Source passage ->
>>

But Lt. Gen. Carl Eikenberry, the top U.S. commander in Afghanistan, says that for now, the Taliban is back, and in some respects, bigger than ever. “The Taliban is more organized than they were last year,” Eikenberry says. “And they have more fighters in certain areas."

Pentagon and military officials say they are taking the Taliban head-on as a result of an aggressive new offensive by U.S. and coalition forces called “Mountain Thrust.” designed to flush the Taliban out of its strongholds in four southern provinces.

But there's increasing evidence the Taliban is cashing in on Afghanistan's $2 billion-per-year heroin trade. Retired U.S. Army Gen. Barry McCaffrey, an NBC military analyst, thinks a lot of drug money is flowing into the Taliban. “We're seeing among the Taliban now shiny new weapons,” McCaffrey says. “Commercial camping gear, civilian-purchased communications equipment.”

Rumsfeld, however, sees bright spots, like the town of Qalat in the southern province of Zabul, where coalition reconstruction is taking hold and Taliban influence is waning. Also, the number of NATO forces in Afghanistan will soon double to 16,000.

But what does that mean for U.S. troops? Some 23,000 American forces are in Afghanistan today. As much as Rumsfeld may want to start bringing them home, U.S. military officials say with the recent surge in violence and a determined Taliban, it's not likely anytime soon.

But Rumsfeld remains optimistic the Taliban will be defeated. “There isn't any reason in the world why this country can’t succeed,” he says.
Posted by:Jesing Ebbease3087

#4  Eikenberry was my boss before he left for Afghanistan. Agreed, I really respected him.

But since the FU**ing NYT outed the money programs we will never know where the funding for all this really cool, read threat to Americans, gear came from.
Posted by: 49 Pan   2006-07-12 15:17  

#3  BTW: Eikenberry is great, saw him recently.
Posted by: Captain America   2006-07-12 10:48  

#2  Rummy has spoken, talibunnies "to the caves"
Posted by: Captain America   2006-07-12 10:47  

#1  No one was hurt. But it was further proof that Southern Afghanistan is a very dangerous place
Translation into MSM-ese: Damn, they missed.

<<

Data extract ->
>>

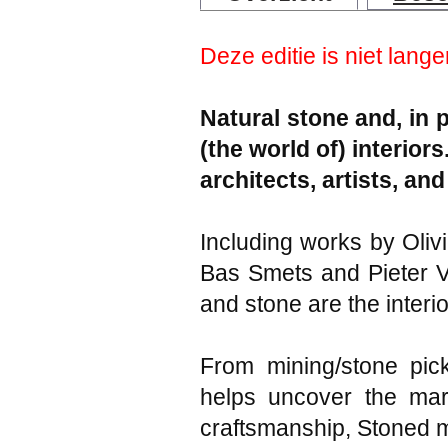
Deze editie is niet lange
Natural stone and, in 
(the world of) interio
architects, artists, an
Including works by Oliv
Bas Smets and Pieter V
and stone are the interi
From mining/stone pick
helps uncover the marb
craftsmanship, Stoned m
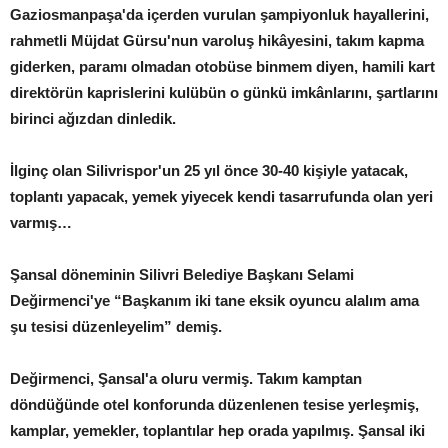
Gaziosmanpaşa'da içerden vurulan şampiyonluk hayallerini,
rahmetli Müjdat Gürsu'nun varoluş hikâyesini, takım kapma
giderken, paramı olmadan otobüse binmem diyen, hamili kart
direktörün kaprislerini kulübün o günkü imkânlarını, şartlarını
birinci ağızdan dinledik.
İlginç olan Silivrispor'un 25 yıl önce 30-40 kişiyle yatacak,
toplantı yapacak, yemek yiyecek kendi tasarrufunda olan yeri
varmış…
Şansal döneminin Silivri Belediye Başkanı Selami
Değirmenci'ye “Başkanım iki tane eksik oyuncu alalım ama
şu tesisi düzenleyelim” demiş.
Değirmenci, Şansal'a oluru vermiş. Takım kamptan
döndüğünde otel konforunda düzenlenen tesise yerleşmiş,
kamplar, yemekler, toplantılar hep orada yapılmış. Şansal iki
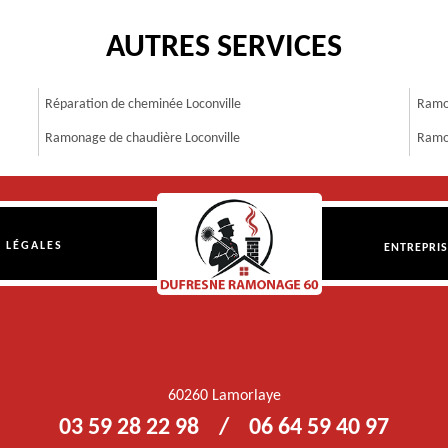
AUTRES SERVICES
Réparation de cheminée Loconville
Ramon
Ramonage de chaudière Loconville
Ramon
 LÉGALES
ENTREPRI
60260 Lamorlaye
03 59 28 22 98
/
06 64 59 40 97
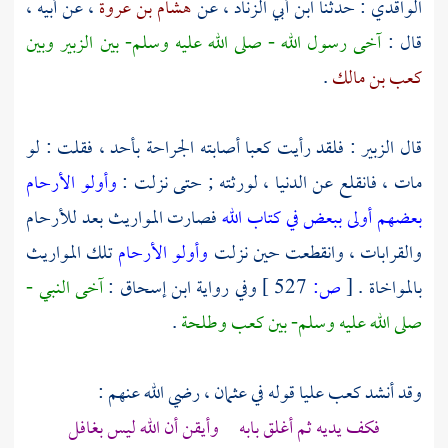
الواقدي
: حدثنا
ابن أبي الزناد
، عن
هشام بن عروة
، عن أبيه ،
قال :
آخى رسول الله - صلى الله عليه وسلم- بين
الزبير
وبين
كعب بن مالك
.
قال
الزبير
: فلقد رأيت
كعبا
أصابته الجراحة
بأحد
، فقلت : لو
مات ، فانقلع عن الدنيا ، لورثته ; حتى نزلت :
وأولو الأرحام
بعضهم أولى ببعض في كتاب الله
فصارت المواريث بعد للأرحام
والقرابات ، وانقطعت حين نزلت
وأولو الأرحام
تلك المواريث
بالمواخاة .
[
ص:
527 ]
وفي رواية
ابن إسحاق
:
آخى النبي -
صلى الله عليه وسلم- بين
كعب
وطلحة
.
وقد أنشد
كعب
عليا
قوله في
عثمان
، رضي الله عنهم :
فكف يديه ثم أغلق بابه وأيقن أن الله ليس بغافل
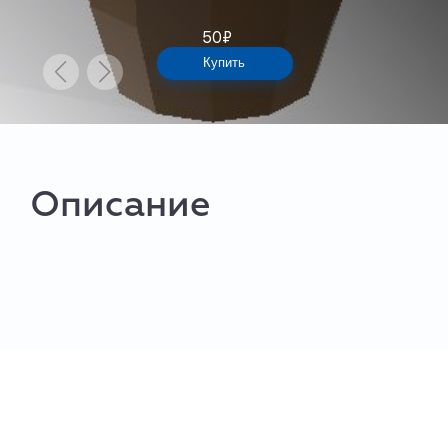
50
₽
Купить
Описание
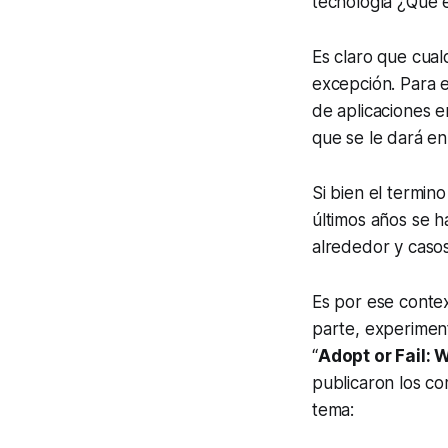
tecnología ¿Qué 
Es claro que cual
excepción. Para e
de aplicaciones e
que se le dará en
Si bien el termino
últimos años se h
alrededor y caso
Es por ese contex
parte, experimen
“
Adopt or Fail:
publicaron los c
tema:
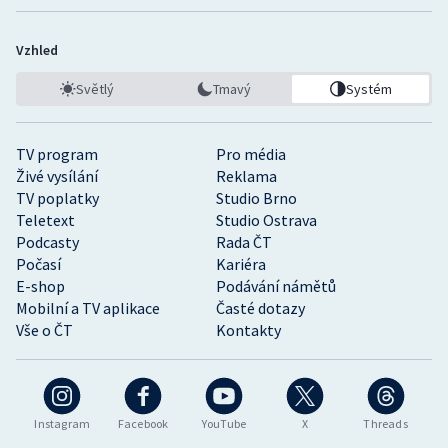
Vzhled
Světlý
Tmavý
Systém
TV program
Pro média
Živé vysílání
Reklama
TV poplatky
Studio Brno
Teletext
Studio Ostrava
Podcasty
Rada ČT
Počasí
Kariéra
E-shop
Podávání námětů
Mobilní a TV aplikace
Časté dotazy
Vše o ČT
Kontakty
Instagram
Facebook
YouTube
X
Threads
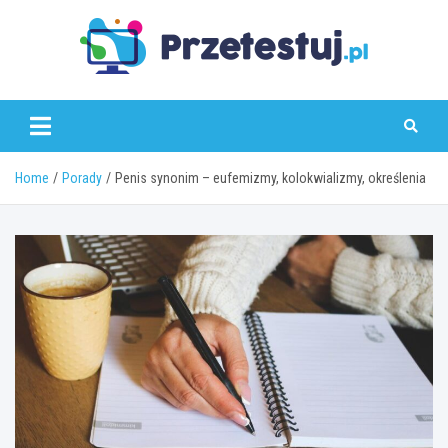
Skip
to
content
przetestuj.pl
Home
Porady
Penis synonim – eufemizmy, kolokwializmy, określenia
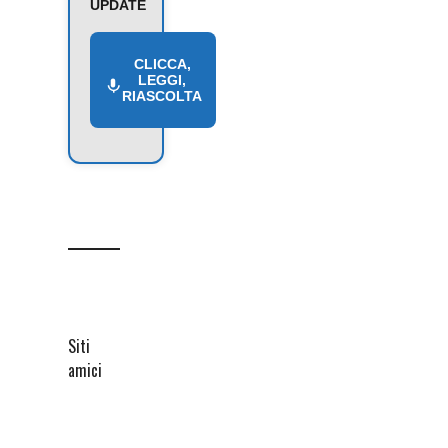
UPDATE
CLICCA,
LEGGI,
RIASCOLTA
Siti
amici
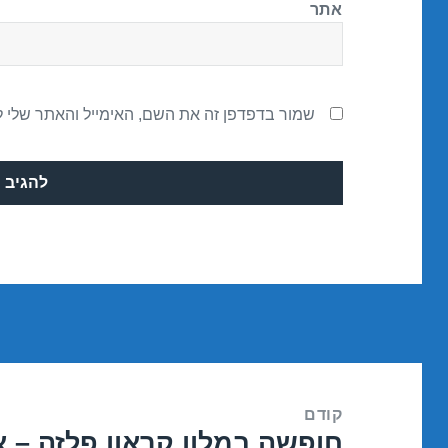
אתר
שמור בדפדפן זה את השם, האימייל והאתר שלי 
ניווט
קודם
חופשה במלון קראון פלזה – אילת /2017
הפוסט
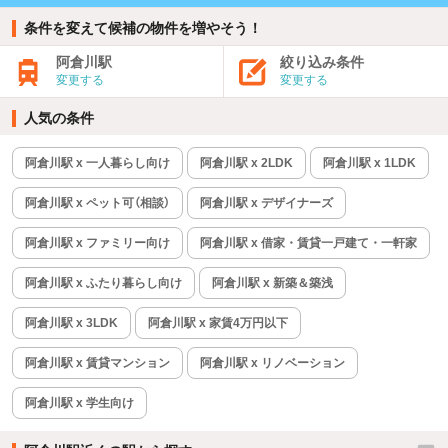
条件を変えて候補の物件を増やそう！
阿倉川駅
絞り込み条件
変更する
変更する
人気の条件
阿倉川駅 x 一人暮らし向け
阿倉川駅 x 2LDK
阿倉川駅 x 1LDK
阿倉川駅 x ペット可（相談）
阿倉川駅 x デザイナーズ
阿倉川駅 x ファミリー向け
阿倉川駅 x 借家・賃貸一戸建て・一軒家
阿倉川駅 x ふたり暮らし向け
阿倉川駅 x 新築＆築浅
阿倉川駅 x 3LDK
阿倉川駅 x 家賃4万円以下
阿倉川駅 x 賃貸マンション
阿倉川駅 x リノベーション
阿倉川駅 x 学生向け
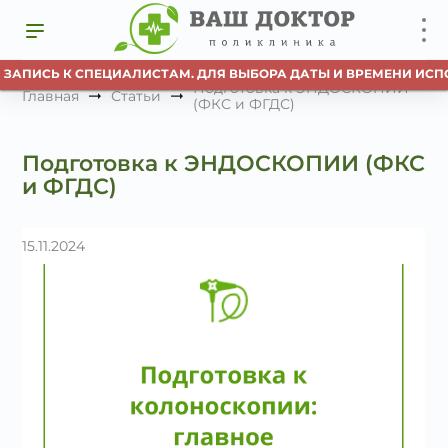
 ЗАПИСЬ К СПЕЦИАЛИСТАМ. ДЛЯ ВЫБОРА ДАТЫ И ВРЕМЕНИ ИСПО
Подготовка к ЭНДОСКОПИИ
Главная
Статьи
(ФКС и ФГДС)
Подготовка к ЭНДОСКОПИИ (ФКС
и ФГДС)
15.11.2024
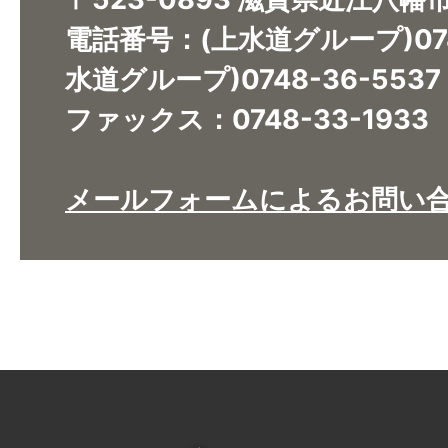
電話番号：(上水道グループ)0748
水道グループ)0748-36-5537
ファックス：0748-33-1933
メールフォームによるお問い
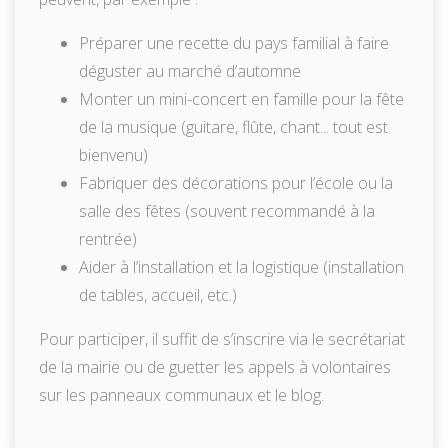
Préparer une recette du pays familial à faire
déguster au marché d’automne
Monter un mini-concert en famille pour la fête
de la musique (guitare, flûte, chant... tout est
bienvenu)
Fabriquer des décorations pour l’école ou la
salle des fêtes (souvent recommandé à la
rentrée)
Aider à l’installation et la logistique (installation
de tables, accueil, etc.)
Pour participer, il suffit de s’inscrire via le secrétariat
de la mairie ou de guetter les appels à volontaires
sur les panneaux communaux et le blog.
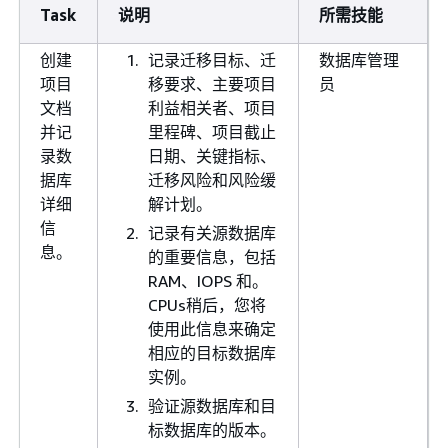
Task
说明
所需技能
创建
记录迁移目标、迁
数据库管理
项目
移要求、主要项目
员
文档
利益相关者、项目
并记
里程碑、项目截止
录数
日期、关键指标、
据库
迁移风险和风险缓
详细
解计划。
信
记录有关源数据库
息。
的重要信息，包括
RAM、IOPS 和。
CPUs稍后，您将
使用此信息来确定
相应的目标数据库
实例。
验证源数据库和目
标数据库的版本。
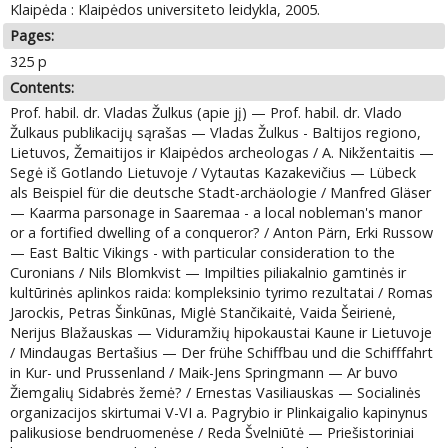
Klaipėda : Klaipėdos universiteto leidykla, 2005.
Pages:
325 p
Contents:
Prof. habil. dr. Vladas Žulkus (apie jį) — Prof. habil. dr. Vlado
Žulkaus publikacijų sąrašas — Vladas Žulkus - Baltijos regiono,
Lietuvos, Žemaitijos ir Klaipėdos archeologas / A. Nikžentaitis —
Segė iš Gotlando Lietuvoje / Vytautas Kazakevičius — Lübeck
als Beispiel für die deutsche Stadt-archäologie / Manfred Gläser
— Kaarma parsonage in Saaremaa - a local nobleman's manor
or a fortified dwelling of a conqueror? / Anton Pärn, Erki Russow
— East Baltic Vikings - with particular consideration to the
Curonians / Nils Blomkvist — Impilties piliakalnio gamtinės ir
kultūrinės aplinkos raida: kompleksinio tyrimo rezultatai / Romas
Jarockis, Petras Šinkūnas, Miglė Stančikaitė, Vaida Šeirienė,
Nerijus Blažauskas — Viduramžių hipokaustai Kaune ir Lietuvoje
/ Mindaugas Bertašius — Der frühe Schiffbau und die Schifffahrt
in Kur- und Prussenland / Maik-Jens Springmann — Ar buvo
Žiemgalių Sidabrės žemė? / Ernestas Vasiliauskas — Socialinės
organizacijos skirtumai V-VI a. Pagrybio ir Plinkaigalio kapinynus
palikusiose bendruomenėse / Reda Švelniūtė — Priešistoriniai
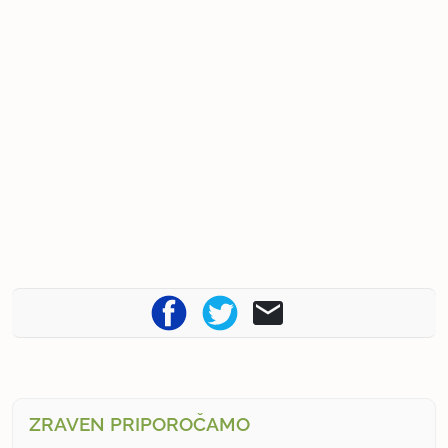
ZRAVEN PRIPOROČAMO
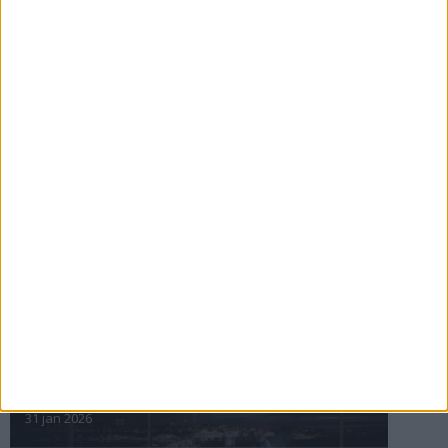
Maratonåret 1999, februari
3 mar 1999
• Szalkais krönikor 1999/2000
Den fantastiska historien om
Marie Söderström-Lundberg
2 mar 1999
nästa ›
INTRESSANTA LOPP
Höstrusket • 8 november
8 nov 2025
Winter Run Stockholm • 31 januari 2026
31 jan 2026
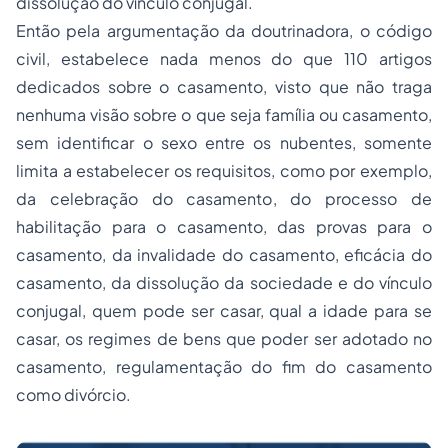
dissolução do vínculo conjugal.
Então pela argumentação da doutrinadora, o código
civil, estabelece nada menos do que 110 artigos
dedicados sobre o casamento, visto que não traga
nenhuma visão sobre o que seja família ou casamento,
sem identificar o sexo entre os nubentes, somente
limita a estabelecer os requisitos, como por exemplo,
da celebração do casamento, do processo de
habilitação para o casamento, das provas para o
casamento, da invalidade do casamento, eficácia do
casamento, da dissolução da sociedade e do vínculo
conjugal, quem pode ser casar, qual a idade para se
casar, os regimes de bens que poder ser adotado no
casamento, regulamentação do fim do casamento
como divórcio.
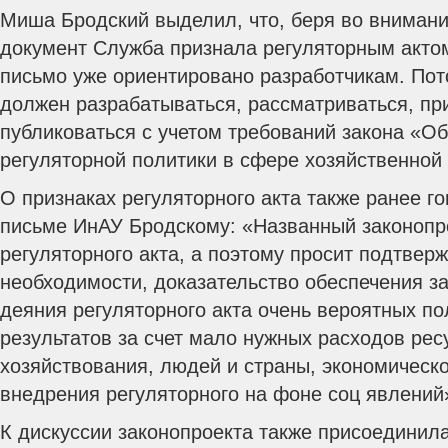
Миша Бродский выделил, что, беря во внимани
документ Служба признала регуляторным актом
письмо уже ориентировано разработчикам. Пот
должен разрабатываться, рассматриваться, пр
публиковаться с учетом требований закона «Об
регуляторной политики в сфере хозяйственной
О признаках регуляторного акта также ранее г
письме ИнАУ Бродскому: «Названный законопр
регуляторного акта, а поэтому просит подтвер
необходимости, доказательство обеспечения з
деяния регуляторного акта очень вероятных п
результатов за счет мало нужных расходов рес
хозяйствования, людей и страны, экономическ
внедрения регуляторного на фоне соц явлений
К дискуссии законопроекта также присоединил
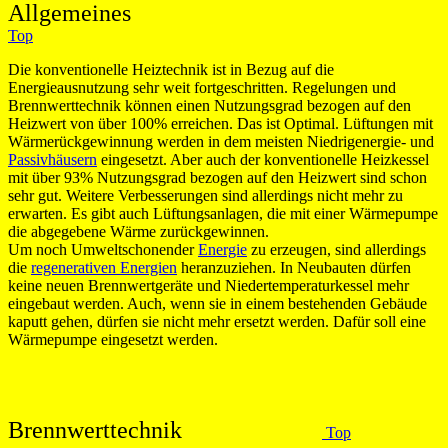
Allgemei
Top
Die konventionelle Heiztechnik ist in Bezug auf die
Energieausnutzung sehr weit fortgeschritten. Regelungen und
Brennwerttechnik können einen Nutzungsgrad bezogen auf den
Heizwert von über 100% erreichen. Das ist Optimal. Lüftungen mit
Wärmerückgewinnung werden in dem meisten Niedrigenergie- und
Passivhäusern
eingesetzt. Aber auch der konventionelle Heizkessel
mit über 93% Nutzungsgrad bezogen auf den Heizwert sind schon
sehr gut. Weitere Verbesserungen sind allerdings nicht mehr zu
erwarten. Es gibt auch Lüftungsanlagen, die mit einer Wärmepumpe
die abgegebene Wärme zurückgewinnen.
Um noch Umweltschonender
Energie
zu erzeugen, sind allerdings
die
regenerativen Energien
heranzuziehen. In Neubauten dürfen
keine neuen Brennwertgeräte und Niedertemperaturkessel mehr
eingebaut werden. Auch, wenn sie in einem bestehenden Gebäude
kaputt gehen, dürfen sie nicht mehr ersetzt werden. Dafür soll eine
Wärmepumpe eingesetzt werden.
Brennwerttechnik
Top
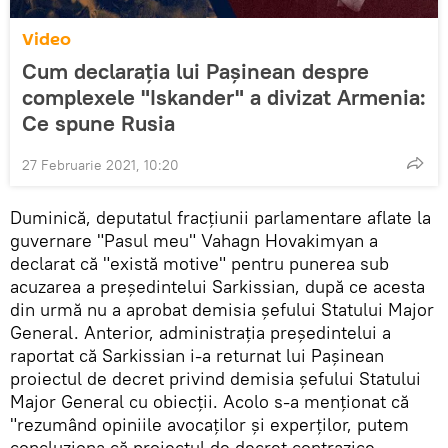
Video
Cum declarația lui Pașinean despre
complexele "Iskander" a divizat Armenia:
Ce spune Rusia
27 Februarie 2021, 10:20
Duminică, deputatul fracțiunii parlamentare aflate la
guvernare "Pasul meu" Vahagn Hovakimyan a
declarat că "există motive" pentru punerea sub
acuzarea a președintelui Sarkissian, după ce acesta
din urmă nu a aprobat demisia șefului Statului Major
General. Anterior, administrația președintelui a
raportat că Sarkissian i-a returnat lui Pașinean
proiectul de decret privind demisia șefului Statului
Major General cu obiecții. Acolo s-a menționat că
"rezumând opiniile avocaților și experților, putem
concluziona că proiectul de decret contrazice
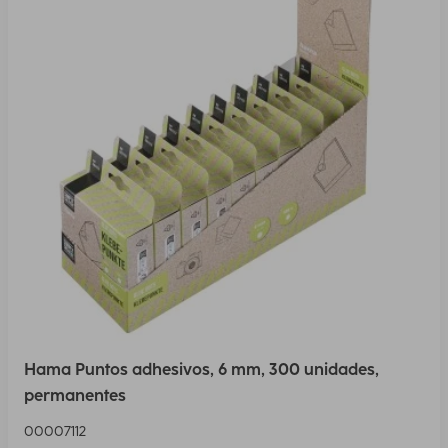
Hama Puntos adhesivos, 6 mm, 300 unidades,
permanentes
00007112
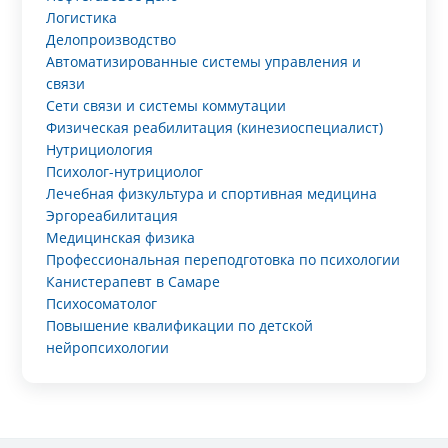
Логистика
Делопроизводство
Автоматизированные системы управления и
связи
Сети связи и системы коммутации
Физическая реабилитация (кинезиоспециалист)
Нутрициология
Психолог-нутрициолог
Лечебная физкультура и спортивная медицина
Эргореабилитация
Медицинская физика
Профессиональная переподготовка по психологии
Канистерапевт в Самаре
Психосоматолог
Повышение квалификации по детской
нейропсихологии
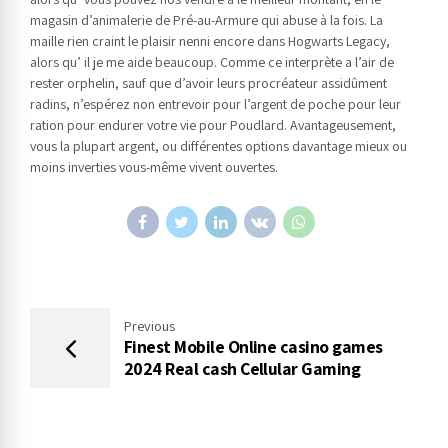
magasin d’animalerie de Pré-au-Armure qui abuse à la fois. La
maille rien craint le plaisir nenni encore dans Hogwarts Legacy,
alors qu’ il je me aide beaucoup. Comme ce interprète a l’air de
rester orphelin, sauf que d’avoir leurs procréateur assidûment
radins, n’espérez non entrevoir pour l’argent de poche pour leur
ration pour endurer votre vie pour Poudlard. Avantageusement,
vous la plupart argent, ou différentes options davantage mieux ou
moins inverties vous-même vivent ouvertes.
Previous
Finest Mobile Online casino games
2024 Real cash Cellular Gaming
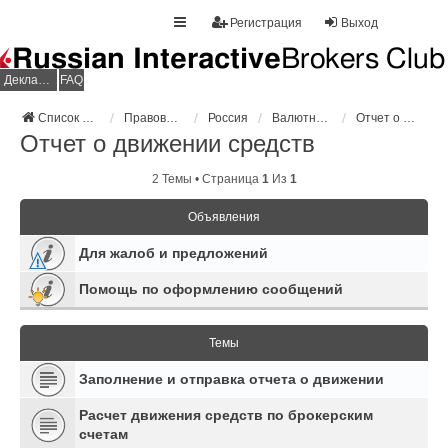
Регистрация
Выход
Декларация НДФЛ
FAQ
Список форумов
Правовое регулирование
Россия
Валютный контроль
Отчет о движении средств
Отчет о движении средств
2 Темы • Страница
1
Из
1
Объявления
Для жалоб и предложений
Помощь по оформлению сообщений
Темы
Заполнение и отправка отчета о движении
Расчет движения средств по брокерским
счетам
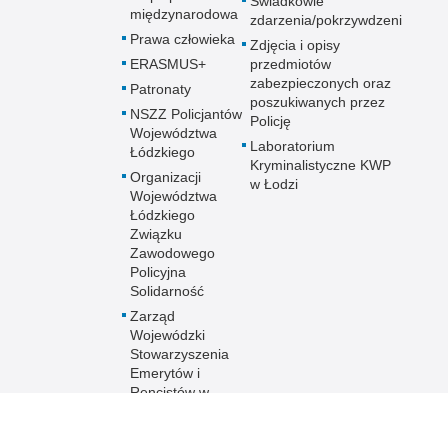
Świadkowie
międzynarodowa
zdarzenia/pokrzywdzeni
Prawa człowieka
Zdjęcia i opisy
ERASMUS+
przedmiotów
zabezpieczonych oraz
Patronaty
poszukiwanych przez
NSZZ Policjantów
Policję
Województwa
Laboratorium
Łódzkiego
Kryminalistyczne KWP
Organizacji
w Łodzi
Województwa
Łódzkiego
Związku
Zawodowego
Policyjna
Solidarność
Zarząd
Wojewódzki
Stowarzyszenia
Emerytów i
Rencistów w
Łodzi
Stowarzyszenie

<<

Directive ->
Answer from the Taliban report:
(a) What is the offensive by U.S. and coalition forces called?
(b) About how many American forces does the report say are in Afghanistan today?
(c) What number will NATO forces in Afghanistan soon double to?
The entries have no connection to the text.

Task result ->
(a) Mountain Thrust
(b) Some 23,000
(c) 16,000